Initially, there's a choice of three turbocharged petrol engines: a 1.4 with either 118bhp or 138bhp and a 1.6 with 178bhp. A 163bhp 2.0-litre diesel is also available, while a lower-powered 1.7-litre version will follow next spring. A hot 300bhp VXR model is also in the pipeline.
What's it like to drive? The new front suspension set-up called Hiperstrut has been designed to improve body control and reduce torque steer. It works, too, because the GTC feels more eager and darty than the comfort-oriented five-door Astra.
There's plenty of grip, and only when you're really pushing hard through corners do the front tyres start to run wide.
The revisions to the steering system have also helped. We'd still prefer a bit more feedback, but the steering is otherwise accurate and meaty enough to match the GTC's sporty pretentions.

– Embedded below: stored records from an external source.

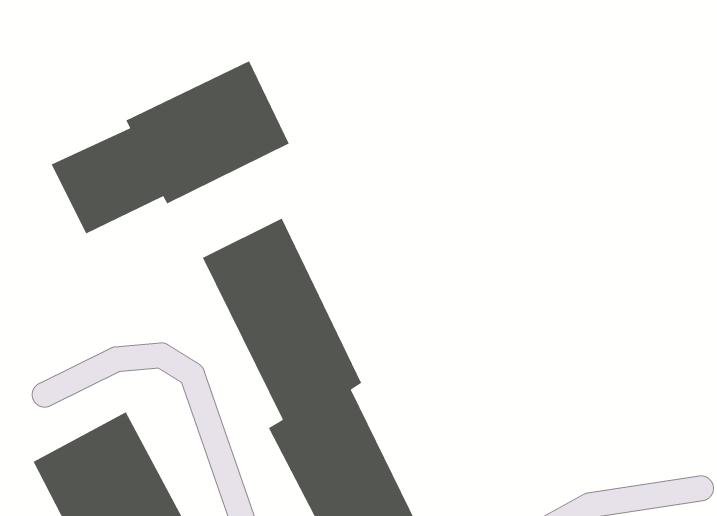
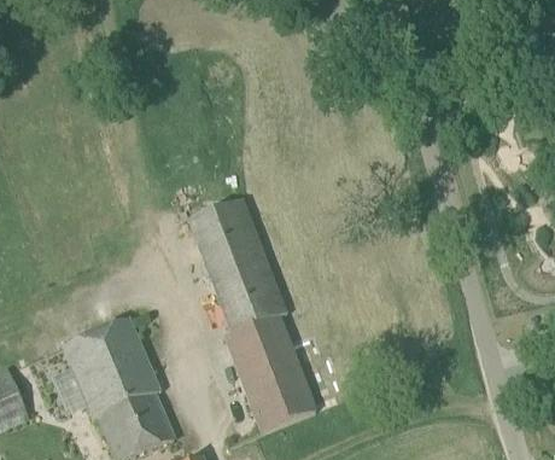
building: [51,60,290,235] -> none

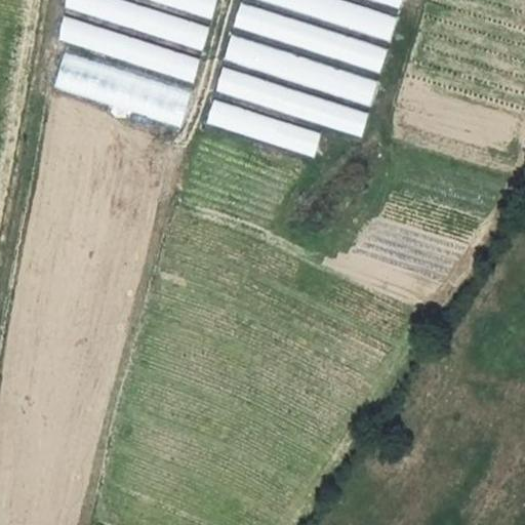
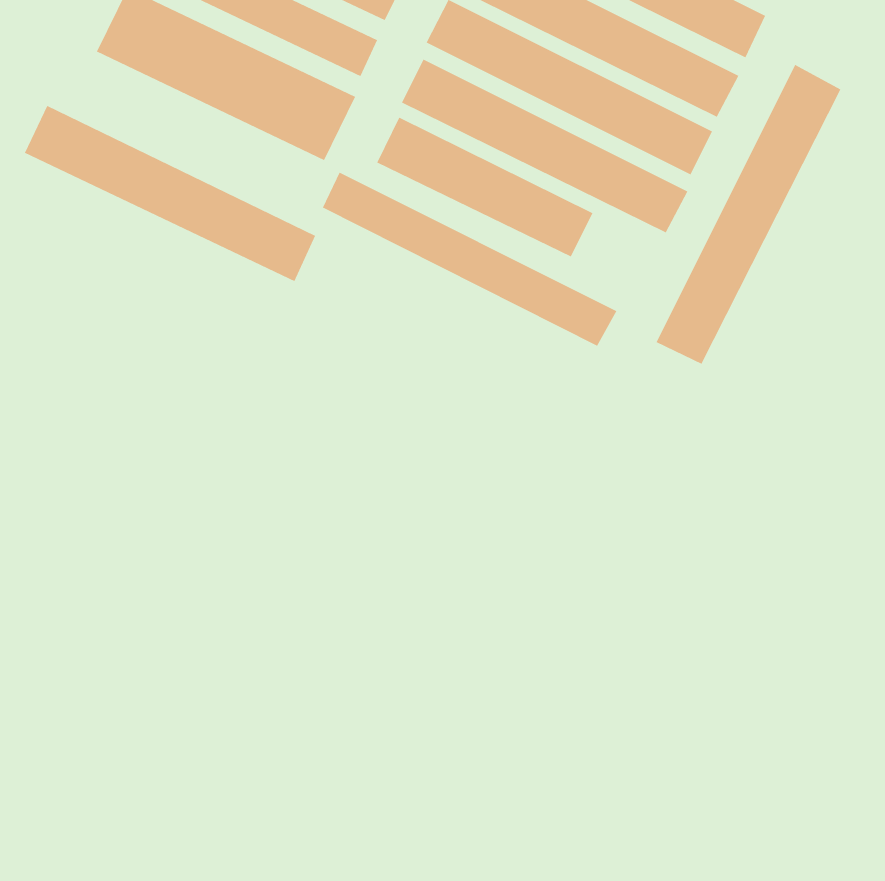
building: none -> [655,64,841,365]
building: none -> [24,105,316,282]
building: none -> [322,171,618,347]

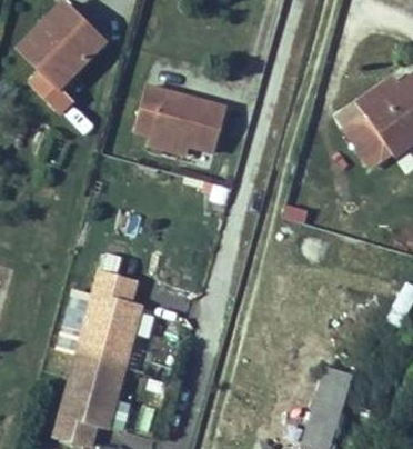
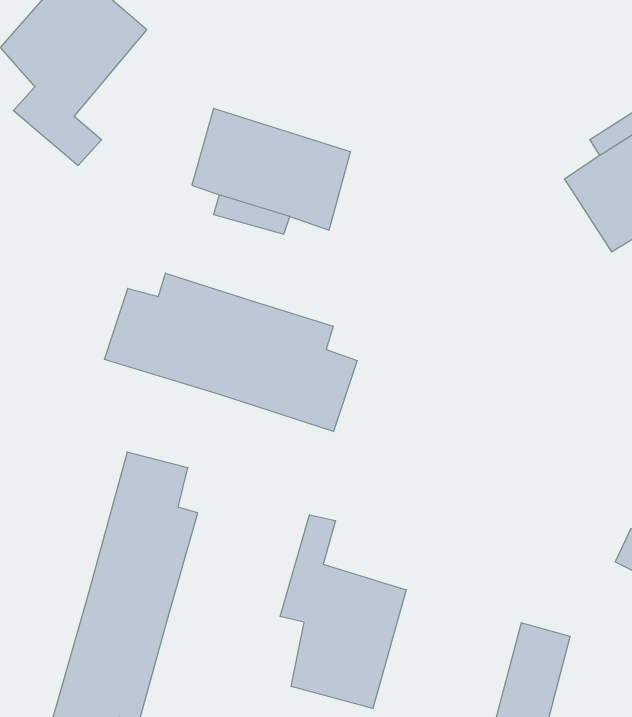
building: none -> [104,273,357,432]
building: none -> [280,515,406,709]

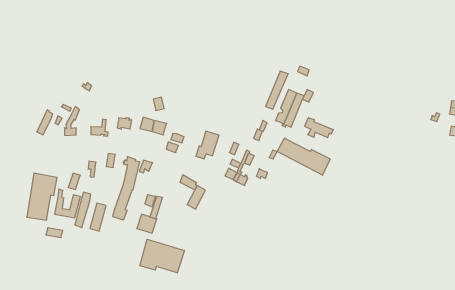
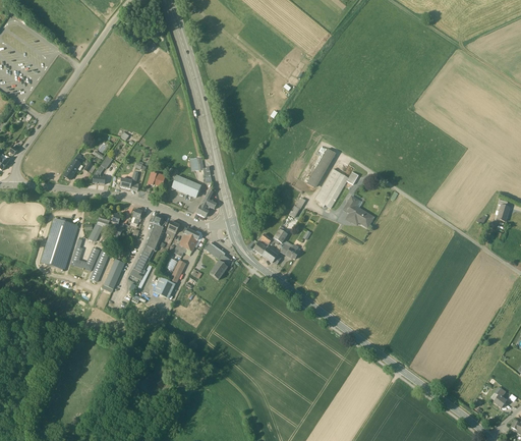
building: [196,131,219,159] -> [173,227,200,256]
building: [277,138,330,175] -> none
building: [140,239,184,273] -> none

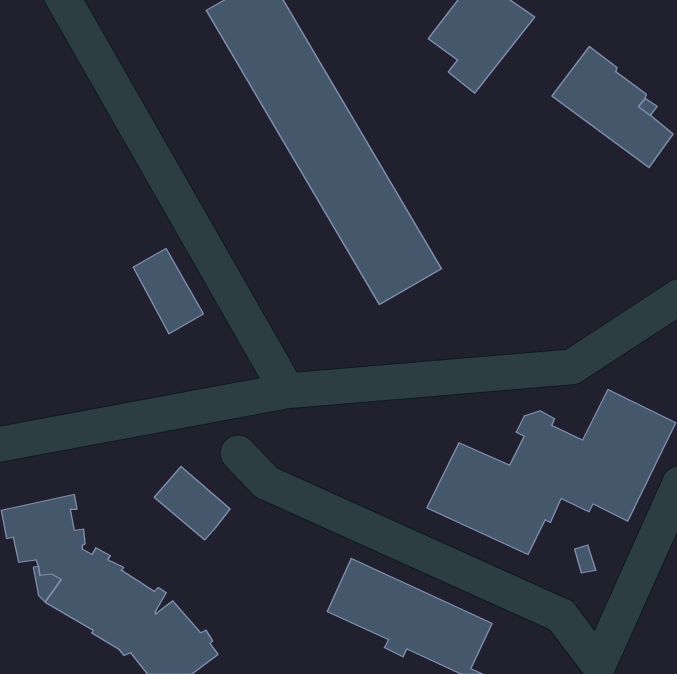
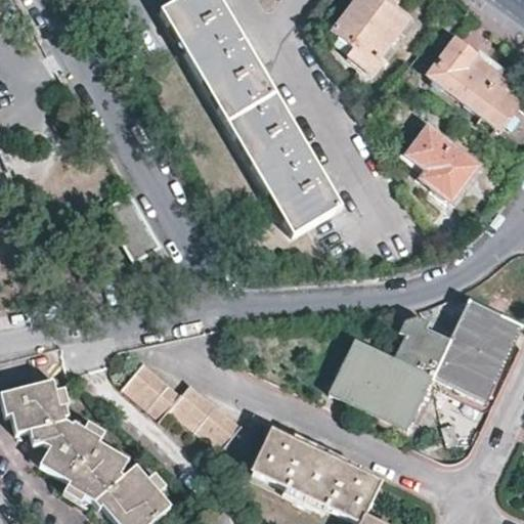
building: none -> [406,125,480,202]
building: none -> [168,380,238,448]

If you stick with the standard 18-inch wheels, the GTC's suspension strikes a good balance between fun and comfort, which makes the optional Flexride adaptive suspension system seem an unnecessary 790 cost.
Splash out on arch-filling 19- or even 20-inch alloys and things start to get a bit bumpy, though.
We've tried three of the four engines currently on offer. You might expect the 138bhp 1.4 to be the pick of the petrols, especially given its impressive 47.1mpg and 140g/km CO2 emissions. However, it doesn't feel as nippy as its power figure suggests, and gets boomy when you work it hard.
The 1.6 turbo is much sweeter. It needs to be revved to get the best from it, but stays impressively refined when you do so, and the extra oomph matches the GTC's sporty character. Inevitably, though, it isn't as efficient as the 1.4.
The 2.0-litre diesel also suits the GTC well, and with heaps more torque than any of the petrols it's much easier to get a lick on. The engine isn't as hushed as the equivalent diesels in the Renault Megane Coupe and the VW Scirocco, but CO2 emissions of just 127g/km put the Vauxhall in a lower company car tax band than either.
What's it like inside? The changes are much less dramatic inside. The GTC's dashboard is virtually identical to a five-door Astra's, and although the sweeping design is interesting to look at, there are too many buttons some of which are small and poorly labelled. Visibility isn't great at either end of the car, too.
The GTC beats its main rivals when it comes to practicality, though. The 380-litre boot is a good deal bigger than a Scirocco or Megane Coupe can offer, and even six-footers won't complain about the amount of head- or legroom in the rear.
There are just two trims to choose between: Sport and SRi. Entry-level Sport models get 18-inch alloys, air-conditioning, a DAB radio, iPod integration and cruise control.
That'll be enough kit to satisfy most buyers, but if you do want more, SRi trim adds sports seats, automatic lights and wipers, an electronic handbrake, a leather-wrapped steering wheel and 1265 to the GTC's price.
Should I buy one? The GTC has a lot more going for it than just its looks. It's decent to drive, more practical than most of its rivals and is great value for money especially when you take into account the generous kit list and the big discounts Vauxhall dealers will undoubtedly soon be offering.
If you're a petrol buyer, we think the sweeter 1.6 turbo version is worth the 800 over the 138bhp 1.4. Even with the bigger engine the GTC costs almost 1500 less than a VW Scirocco 1.4 TSI 160.
It's a similar story for diesel buyers. The 2.0 CDTi is cheaper than an equivalent Scirocco or a Megane Coupe whether you're a company or private buyer.
Having said that, we still reckon the brilliant Scirocco is worth the extra money. Its stronger resale values go a long way towards making up for its higher price, and it just feels that bit more special to drive and to be in.